DE RERUM NATURA

di CARLO ALBERTO FALZETTI

 

Lungo il viale irto di urne

Procedevo  inquieto.                                                                                                                                                                                       

 Larve sostenute dal ricordo

sembravano afferrarmi.

 “Fermati, parla di me,

 non procedere oltre.”

Vidi d’un tratto la tua, Gaio, col sorriso  impresso sul travertino rugoso

Il passato di colpo contaminò il presente.

Nel negozio della parrucchiera vicino all’Archetto eri lì che  massaggiavi i piedi stanchi

le catene avevano fatto il loro lavorio lungo l’intera processione.

Mi guardavi imbarazzato. Ed io mi interrogavo.

 Perché dovevi essere lì , in quel luogo, confuso tra i penitenti?

Inesorabile la colpa  guidava il tuo passo stanco?

 La colpa?

Civitavecchia degli anni sessanta, ventenni  consumano la loro manciata di esistenza.

Ed una scena guizza alla memoria.

Ci sono  occhi che guardano , un po’ mentecatti  dallo sguardo morboso,

tu riverso supino sul tavolo di legno  dove delirando compagni si lasciano agli ardori .

Appena sortito dai dubbi dell’adolescenza comprendesti il gioco sottile che la Natura ti aveva riservato.

 Fuggivi il corpo di femmina

  e vertiginosamente scivolavi dove il buon senso della gente rifiutava di accoglierti.

Per quante volte ti convincevano della “retta via”, per tante ancora tu persistevi godendo dell’ingordigia 

che la Natura ti aveva offerto.

Necessità impediva ogni  deviazione: la debole possibilità del clinamen non ti apparteneva.

Tu dovevi essere ciò che eri. Niente altro, niente altro.

Ahitè, ahinoi!  Il tempo della tua esistenza era così lontano dall’impetuosa età dell’orgoglio esibito .

Allora Civitavecchia era meta di romane gioiose escursioni notturne. La provincia dei vitelloni

e la turba  gaudente di avventure immonde.

Ma tu avversavi tutto questo perché il mercimonio

insozzava di fango ciò che era tendenza ricca di piacere e così rispettosa della Natura.

Ricordi quando ti scovai col tuo compagno del momento a trasformar gite archeologiche

 in sollazzi tra i prati verdi della maremma?

E ricordi il pulsar delle vene quando il tedio  dell’età scioglieva il pudore e liberava il vigore?

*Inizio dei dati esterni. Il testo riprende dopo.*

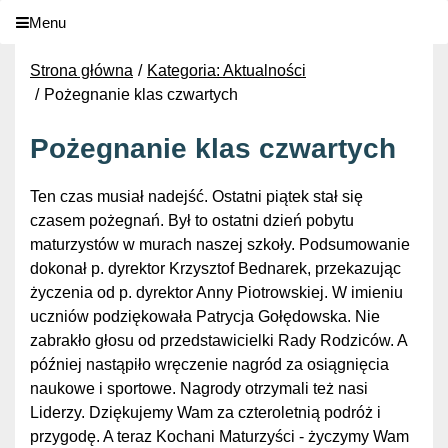
Menu
Strona główna
Kategoria: Aktualności
Pożegnanie klas czwartych
Pożegnanie klas czwartych
Ten czas musiał nadejść. Ostatni piątek stał się
czasem pożegnań. Był to ostatni dzień pobytu
maturzystów w murach naszej szkoły. Podsumowanie
dokonał p. dyrektor Krzysztof Bednarek, przekazując
życzenia od p. dyrektor Anny Piotrowskiej. W imieniu
uczniów podziękowała Patrycja Gołędowska. Nie
zabrakło głosu od przedstawicielki Rady Rodziców. A
później nastąpiło wręczenie nagród za osiągnięcia
naukowe i sportowe. Nagrody otrzymali też nasi
Liderzy. Dziękujemy Wam za czteroletnią podróż i
przygodę. A teraz Kochani Maturzyści - życzymy Wam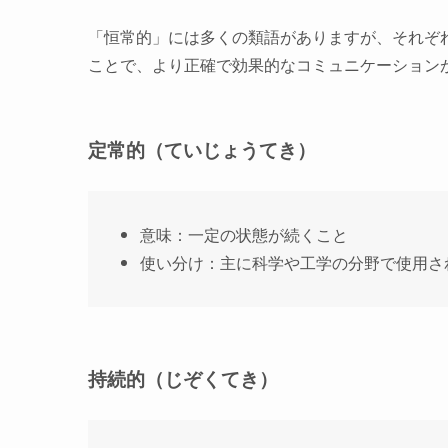
「恒常的」には多くの類語がありますが、それぞ
ことで、より正確で効果的なコミュニケーション
定常的（ていじょうてき）
意味：一定の状態が続くこと
使い分け：主に科学や工学の分野で使用さ
持続的（じぞくてき）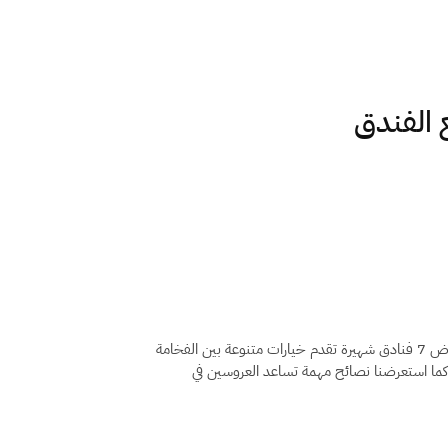
 الفندق
في جدة، مع استعراض 7 فنادق شهيرة تقدم خيارات متنوعة بين الفخامة
 كما استعرضنا نصائح مهمة تساعد العروسين في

 Un vascello  ricolmo di  desiderio che non poteva trovare nessun approdo sicuro,

 onde impetuose ti respingevano verso il mare alto, presto saresti stato sfiancato, roso, macerato.

Ti persi col tempo che inesorabile si imponeva sulle nostre vite, altre voci ci reclamavano.

la gioventù si consumava e presto ognuno di noi mise su famiglia e lavoro.

Tu rimanesti solo tra i marosi, lontano da ogni approdo. Solo colle tue brame.

Mancava l’amore, certo,

ma come era possibile in quella età dannata?

Trasformasti la volontà della Natura in colpa da espiare presso la morbosa gente.

Come mettesti in atto la fine? Nella tua fine c’erano tutti i semi dell’inizio.

Non ci fu nulla di tranquillo in quella fine. 

Morte ti sommerse acerba.

Tu ,Onnipotente, ancora una volta a te chiedo di mostrarti. Se vuoi.

 Osserva, vieni più vicino, non aver timore della Natura che tu producesti dal nulla.

Guarda, Onnipotente, come è tesa la corda. Poco fa dondolava come pendolo. Ora è ferma.

Osserva con attenzione ciò che rende la corda così tesa lungo la tromba della scala.

Osserva come ora essa è a piombo perfetto tra la ringhiera di ferro ed il peso che la tende.

Quel peso, Onnipotente, grida a te il suo tormento.

Dove sei ora, amico d’un tempo?

Vorrei  ideare un trillo, forse un bisbiglio, un grido armonioso  per poterti un giorno scovare tra le turbe

ineffabili delle ombre nell’Ade.

.  .   .  

 

L’immane farsa umana trova anche il momento di raccapricciarsi e di invertirne poi il senso e quello che ieri era obbrobrio per le genti ora si mostra quale ordinario modo di essere.

Non cercare, lettore, qualcosa in quel nome che, se  caro a Lucrezio, è  fuori luogo per le nostre vicende . A cosa ti serve un nome?

Accogli la realtà per come è narrata e ciò ti basti.